#### [Requirement]
Copy the data verbatim, beginning at the line containing "What is the difference between the maximum" and ending after the line containing "What is the range".

#### [Information supplied]
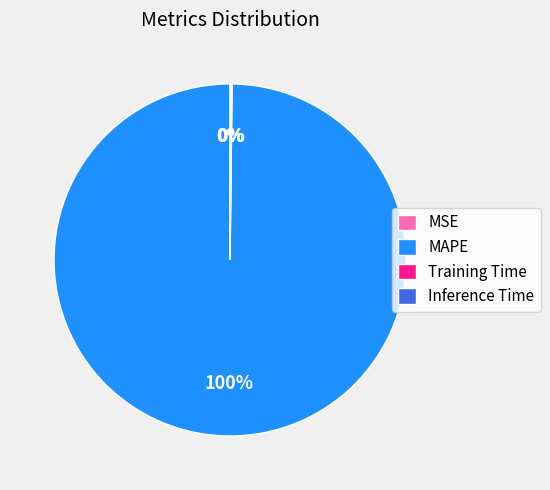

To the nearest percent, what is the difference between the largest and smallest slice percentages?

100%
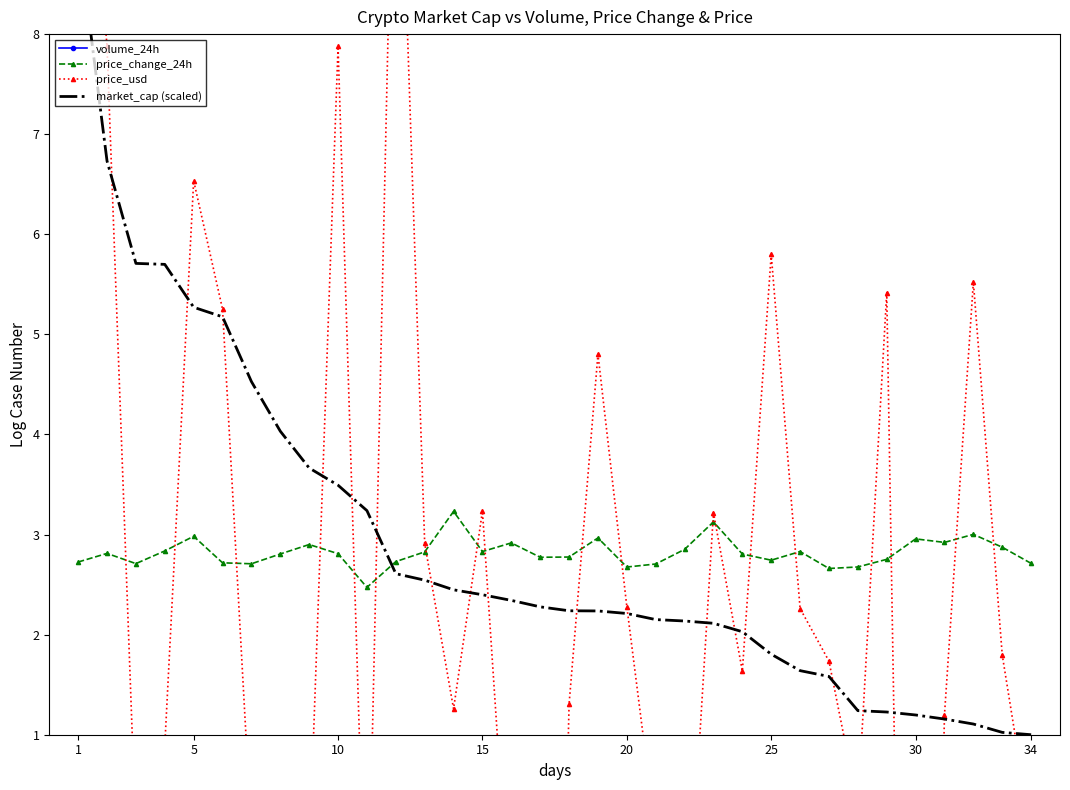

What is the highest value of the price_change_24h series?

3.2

...

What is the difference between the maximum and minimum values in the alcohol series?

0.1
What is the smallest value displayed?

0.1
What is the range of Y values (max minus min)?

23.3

==

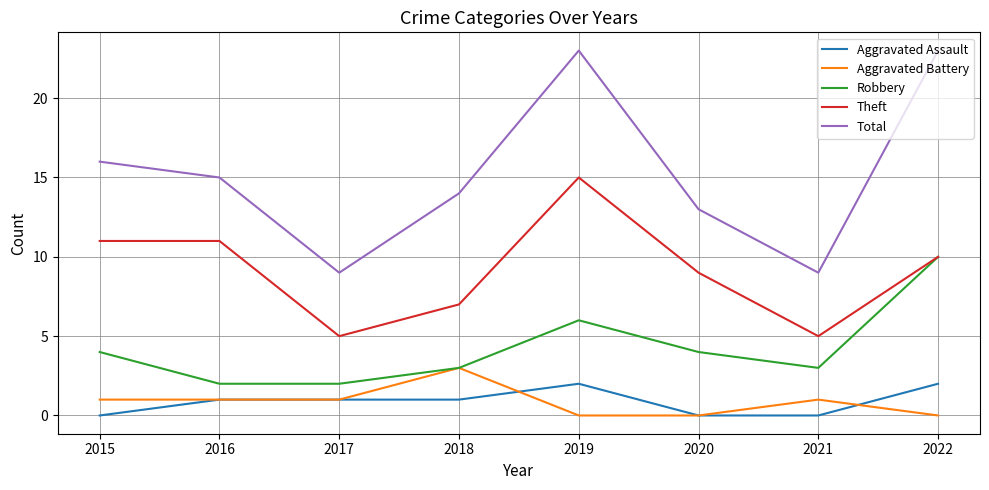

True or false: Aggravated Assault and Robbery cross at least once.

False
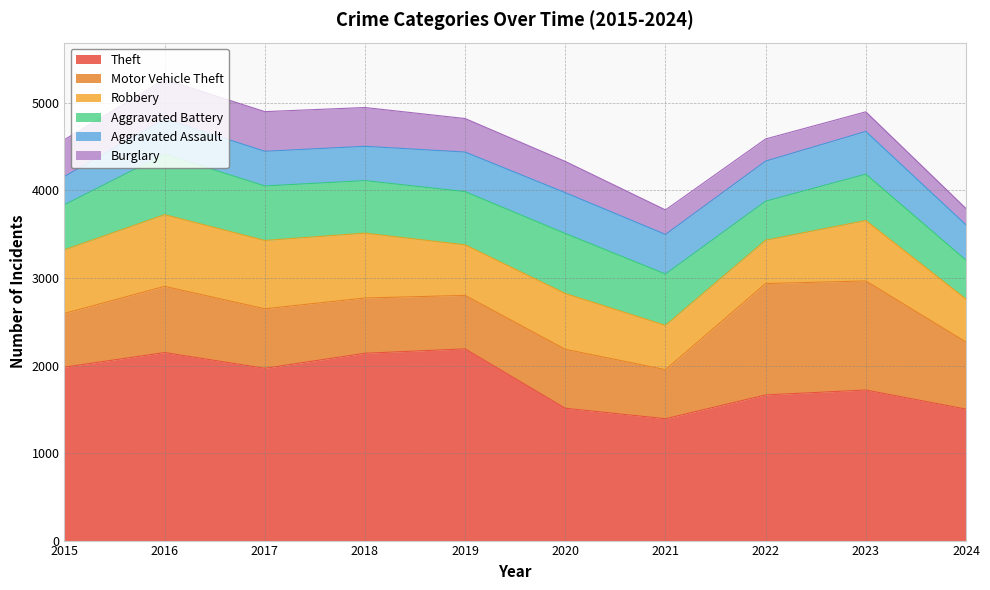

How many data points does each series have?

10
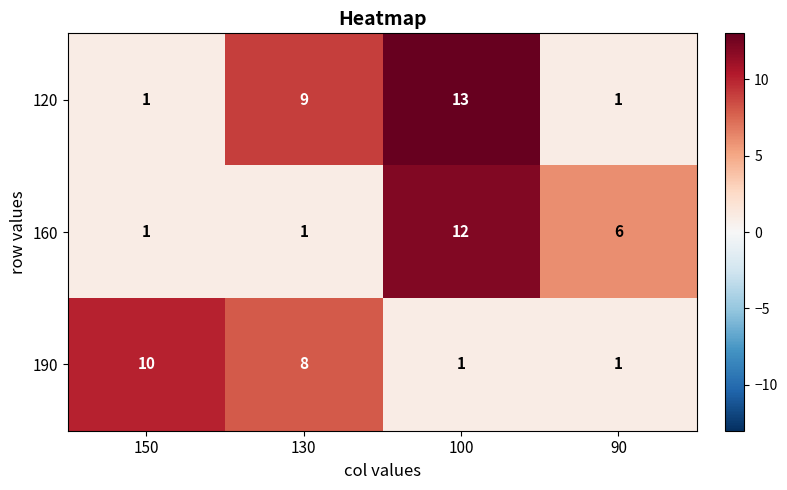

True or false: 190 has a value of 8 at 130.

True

#### [Answer]
What is the difference between the maximum and minimum values in the alcohol series?

0.1
What is the smallest value displayed?

0.1
What is the range of Y values (max minus min)?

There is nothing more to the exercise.